Starting point is 00:10:51 Yeah, because home counties dads are supposed to like nod at this and think, well, it does be like that, as the kids say. Well, you know, it says a lot about his, because I don't think you can buy an orange voxel Astra. I don't think they sell them in orange. I think you'd have to literally paint it yourself if you wanted an orange voxel Astra. Who the fuck is renting a house to these people with their such scumbags? Is it while that he's trying so hard to meet my landlord and like pretend to be like a minor
Starting point is 00:11:19 nobility? I was just in like a like a shimmering ball gown just being like, oh, I was ever so in love with the bedside. He's trying so hard to like describe what's wrong with his people's lives and when he goes, what did he say something about the boredom of affluence? Yes, they relieve the sudden tedium of affluence with drink and drugs. It's like he's clearly making absolutely no effort to understand why he's just going, oh, well, they don't like being rich because they're bored of it.
Starting point is 00:11:46 It's like, no, surely there's a different reason why people do those things that you don't understand. No, and he's making no fucking effort whatsoever to understand why someone might do that. Boris Johnson's worldview is that there is a group of people who are like the leisure class, the aristocracy or the wealthy who are responsible guardians of wealth and that everyone else basically needs to be kept busy with a job or they're just going to cause chaos. Yeah. Yeah.
Starting point is 00:12:11 Otherwise, they just, if you don't keep the working class employed, if you make sure you don't force them to work as much as possible, then what they're going to do is they're just going to sort of, their eyes are going to unfocus and then they're going to start thinking of like all the different. Huge bazongas. They're going to inject cocaine into their eyes and then crash a car into your night's house. I wonder what he would say though, if you put that to him, if you put that line to him
Starting point is 00:12:34 and said, look at how cynical this description of someone is that people do crimes because they just can't handle being rich. That's what that line literally lays out in front of you. And if you put that, what the fuck could he say to that? Like, what could you fucking say to that? You wrote this fucking bookie piece of shit. Yeah. He'd mutter probably and then try to make another sort of wrong Latin analogy.

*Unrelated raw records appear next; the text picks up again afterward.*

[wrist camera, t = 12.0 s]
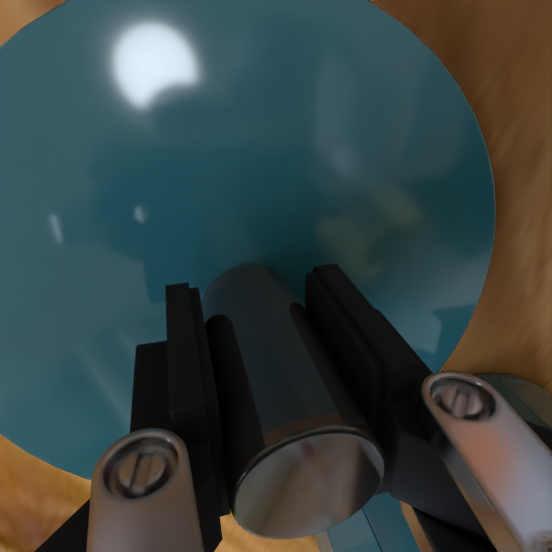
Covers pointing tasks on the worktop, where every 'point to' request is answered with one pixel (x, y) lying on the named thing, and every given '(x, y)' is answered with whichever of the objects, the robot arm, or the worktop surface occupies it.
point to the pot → (386, 509)
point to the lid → (230, 226)
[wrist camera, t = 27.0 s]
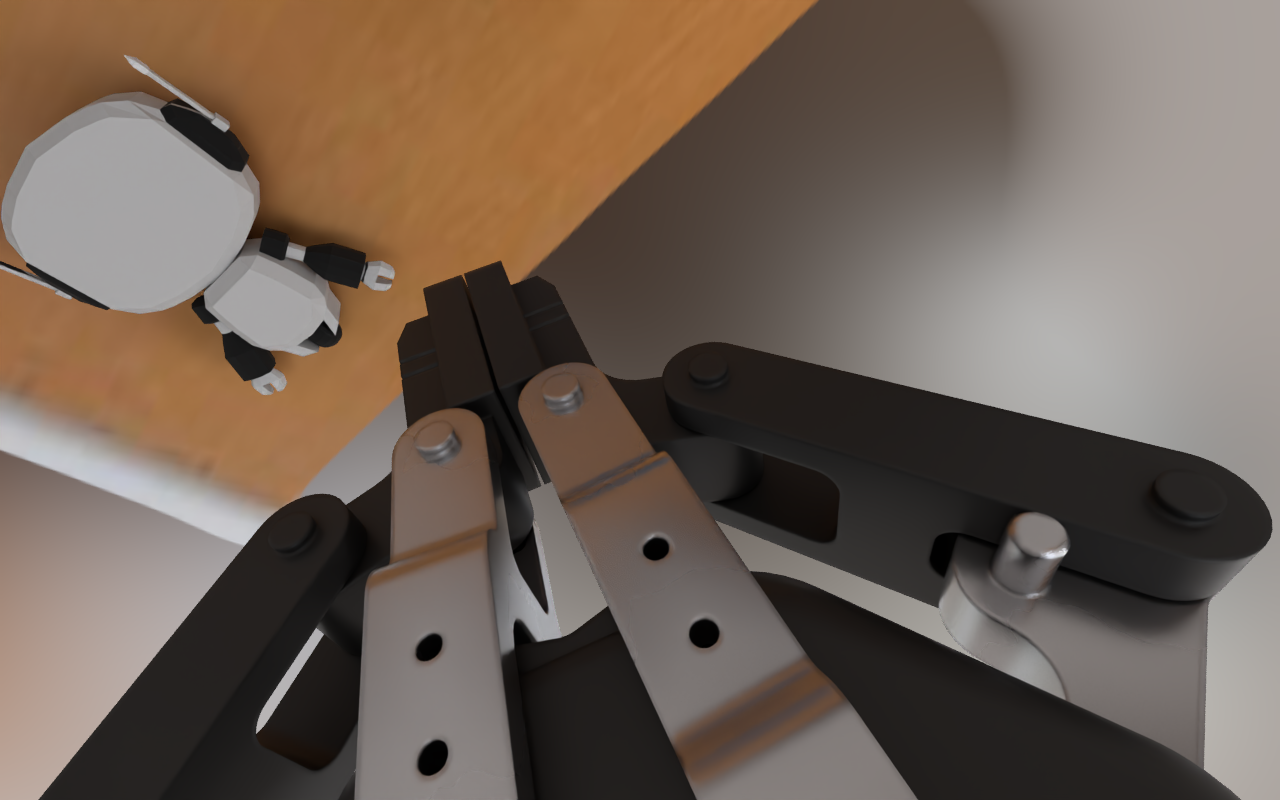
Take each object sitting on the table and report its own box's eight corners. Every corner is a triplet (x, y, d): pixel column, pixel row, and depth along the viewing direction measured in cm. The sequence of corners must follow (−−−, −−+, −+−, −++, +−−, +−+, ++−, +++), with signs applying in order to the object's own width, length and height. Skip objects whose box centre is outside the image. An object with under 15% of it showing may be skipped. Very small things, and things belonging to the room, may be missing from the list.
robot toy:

Starting point is 00:12:56 Yeah. Make some like cartoonish lie, like something really outlandish. Oh, Tempro, mores, what you have to understand is you do the working class when they get rich. They suffer from boredom. It's very dangerous because the upper class when we are rich, which is all the time, we suffer from ennui, which makes you do things like, you know, go to, go to Bermond, you know, get a local girl pregnant or something, you know, write a, write a book of poetry about,
Starting point is 00:13:24 you know, Phoenician princes who fondle young boys and then die of sepsis on a, on a boat on your way to fight in some sort of Greek civil war. That's the sort of thing that being rich is upper class does with the young people. You know, they just buy these, these vehicles that are in silly colors and they, they crash them into the pound shops.